First Piss-off Alert: Fragrance, to TIs, is and will be referred to in this blog as "stink, stench, smelly, reek, etc..." Because to us it smells like cat pee mixed with the "ubiquitous powdered fruit-flavored drink mix." The stench of which is always accompanied by horrible life-threatening symptoms.

Which segues nicely to next times blog...."I just used a little" an act of war.

My sister Kathleen inspired me to begin this blog

She's living her dream adventure - riding across America on horseback. She's risked everything, and kept back nothing. How cool is that? One of the things I've learned is that an adventure is when you experience events, things get wild and crazy and you survive. A tragedy is when you don't. She's having a tremendous adventure and enjoying every minute of it, even the bad parts...

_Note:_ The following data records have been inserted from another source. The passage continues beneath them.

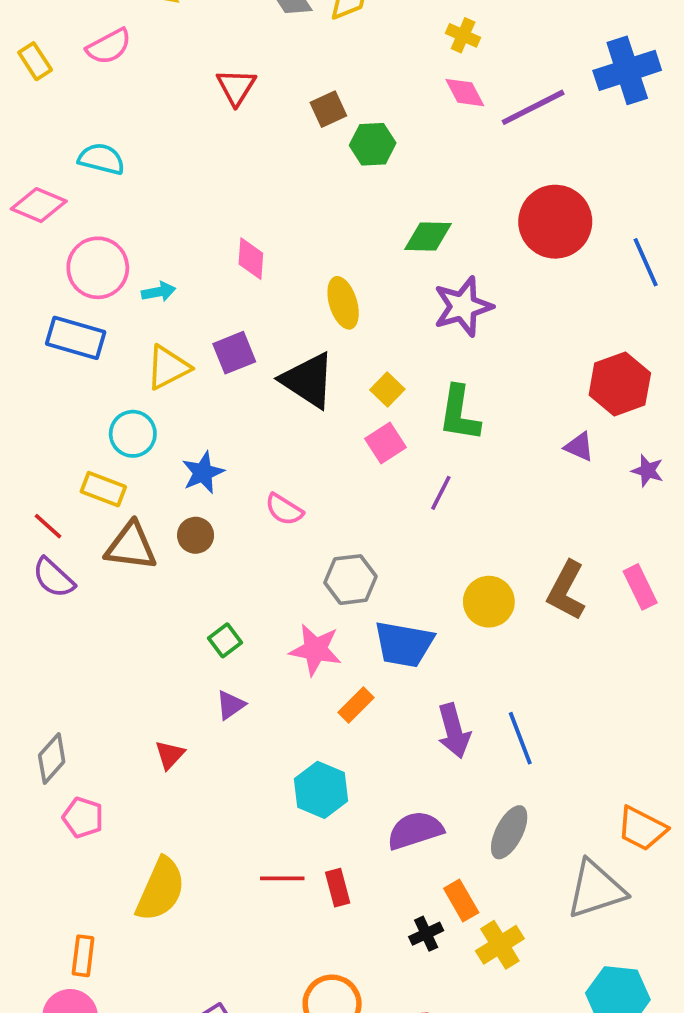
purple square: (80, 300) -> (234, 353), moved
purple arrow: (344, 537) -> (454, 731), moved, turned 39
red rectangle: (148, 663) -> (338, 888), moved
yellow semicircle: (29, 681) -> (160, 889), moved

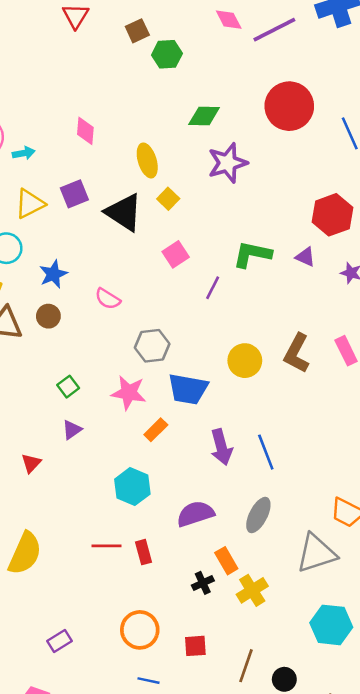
yellow square: (387, 390) -> (168, 199), moved
green L-shape: (459, 414) -> (252, 254), moved, turned 93

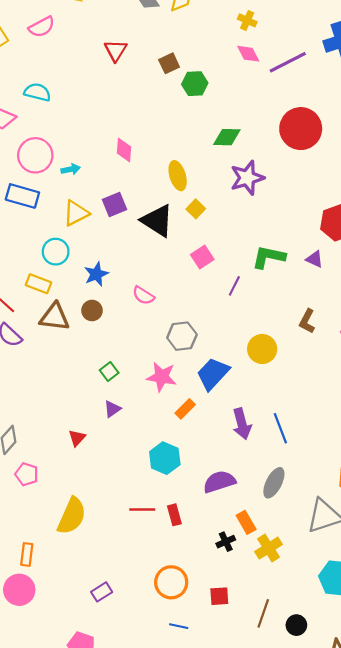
brown L-shape: (297, 353) -> (307, 321), moved, size x0.7
blue trapezoid: (188, 389) -> (213, 374), turned 123

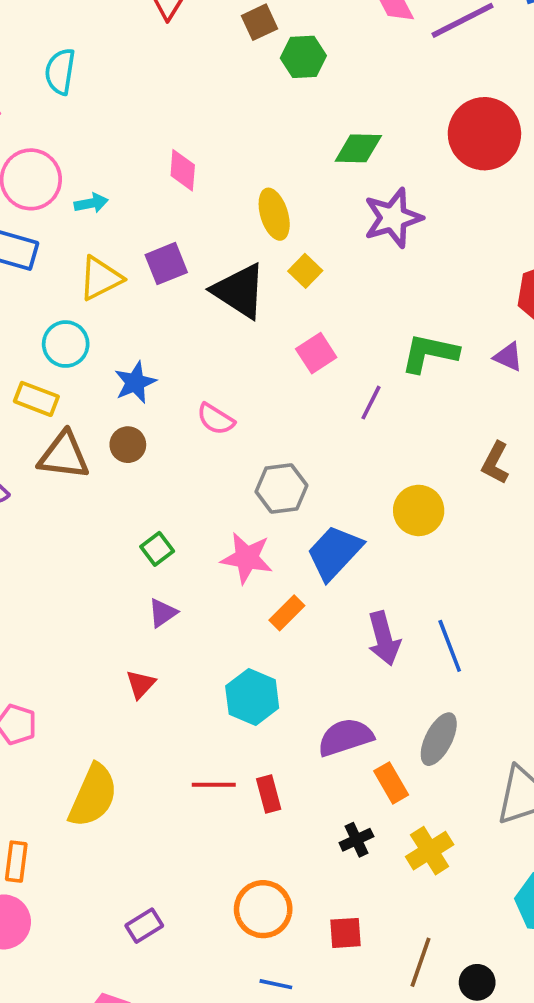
cyan semicircle: (37, 92) -> (60, 72), moved, turned -95
red triangle: (77, 438) -> (141, 684), moved
orange rectangle: (246, 522) -> (391, 783), moved

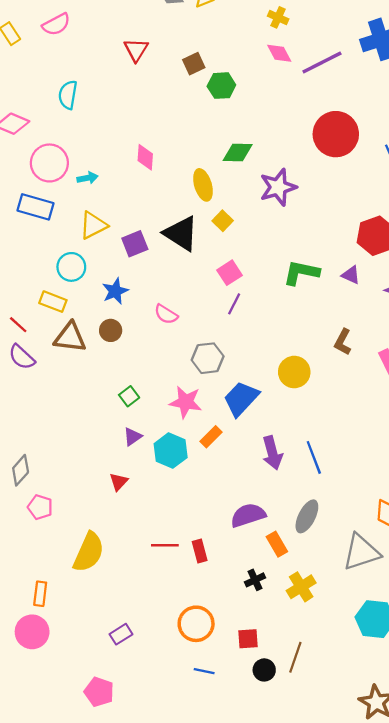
green diamond: (358, 148) -> (238, 153), moved
purple square: (166, 264) -> (135, 244), moved
purple line: (371, 403) -> (234, 304), moved
cyan hexagon: (252, 697) -> (171, 451), moved
black circle: (477, 982) -> (264, 670), moved

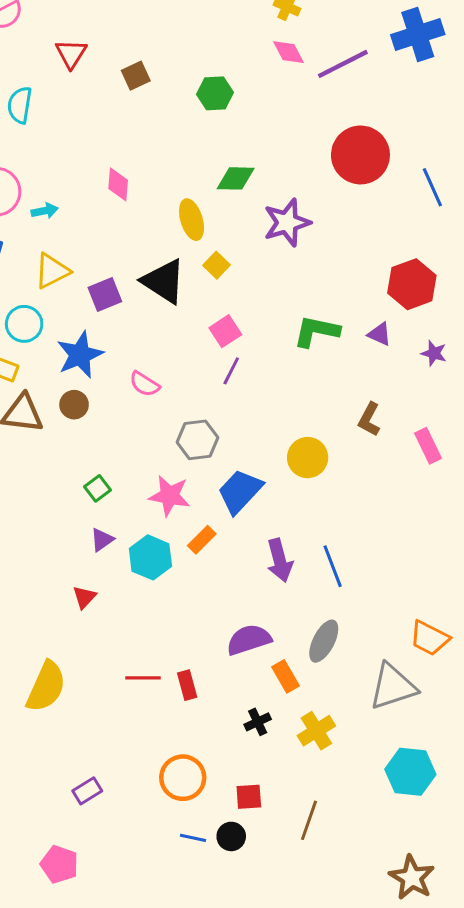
red triangle: (136, 50) -> (71, 54), moved
brown square: (194, 64) -> (136, 76), moved
blue star: (115, 291) -> (80, 355), size x1.4
black circle: (264, 670) -> (231, 836), moved

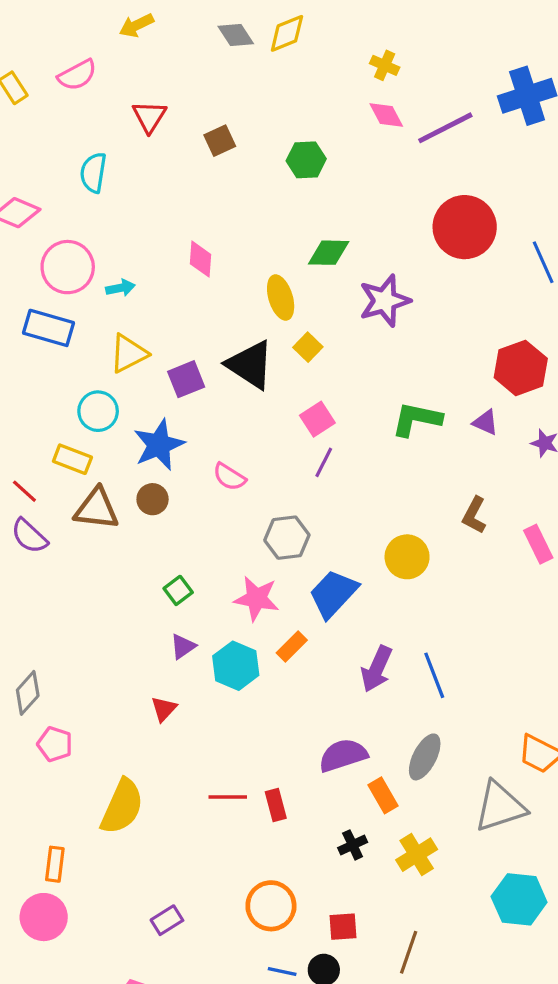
purple arrow: (280, 560) -> (377, 669), turned 39

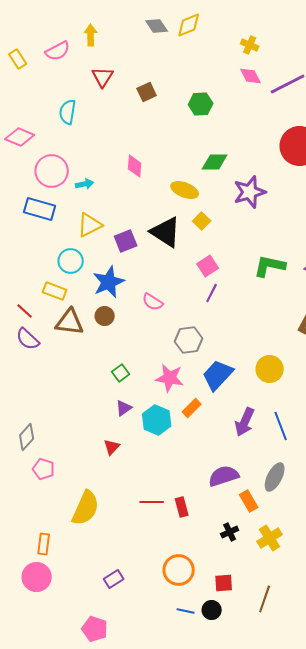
yellow arrow: (136, 25) -> (91, 35), moved, turned 115
yellow ellipse: (281, 298) -> (185, 190), turned -52
yellow circle: (407, 557) -> (270, 369), moved

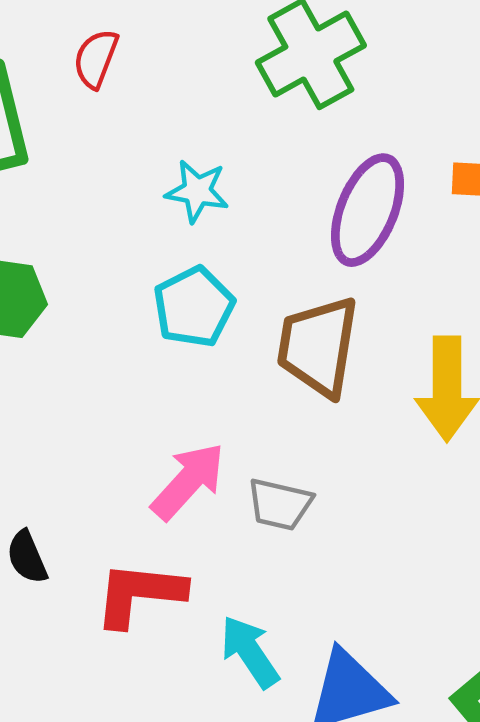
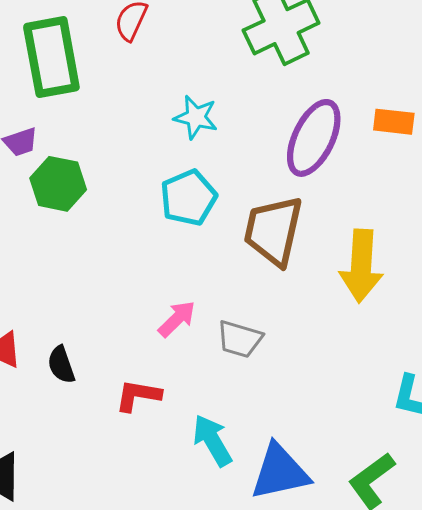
pink arrow: (188, 481) -> (177, 319), size x0.7
red L-shape: (139, 594) -> (138, 395), size x0.7

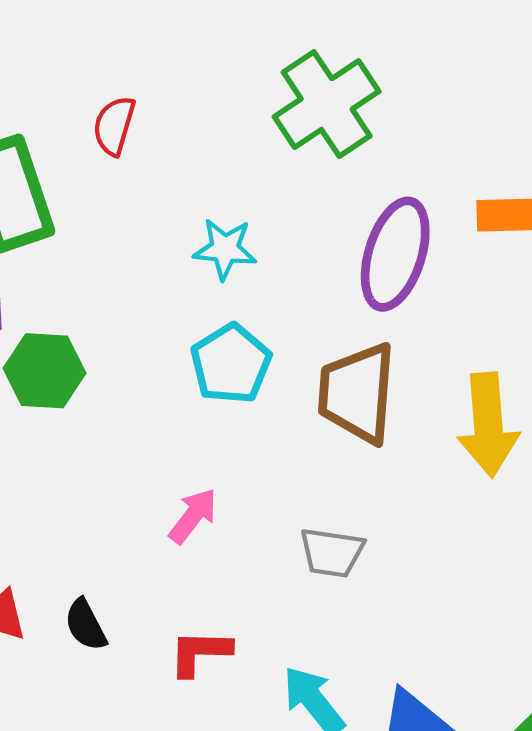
pink arrow: (177, 319) -> (193, 516), moved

So, I'm beginning this blog about a different kind of adventure. I've survived 7 years of severe, chronic toxic injury where minute by minute there can be life threatening exposures.  I've experienced unimaginable discrimination, in a country known for it's "Civil Rights." I, like the 140 million Americans that suffer with the same disability, struggle everyday to get over the obstacles, to complete the simplest tasks and step through an unending medical protocol. 

I'm blessed enough to have incredible family, friends and internet community friends that support me. I'm dedicating this blog to all those with Toxic Injuries ~ the fastest growing segment of the disabled population ADA Region 10.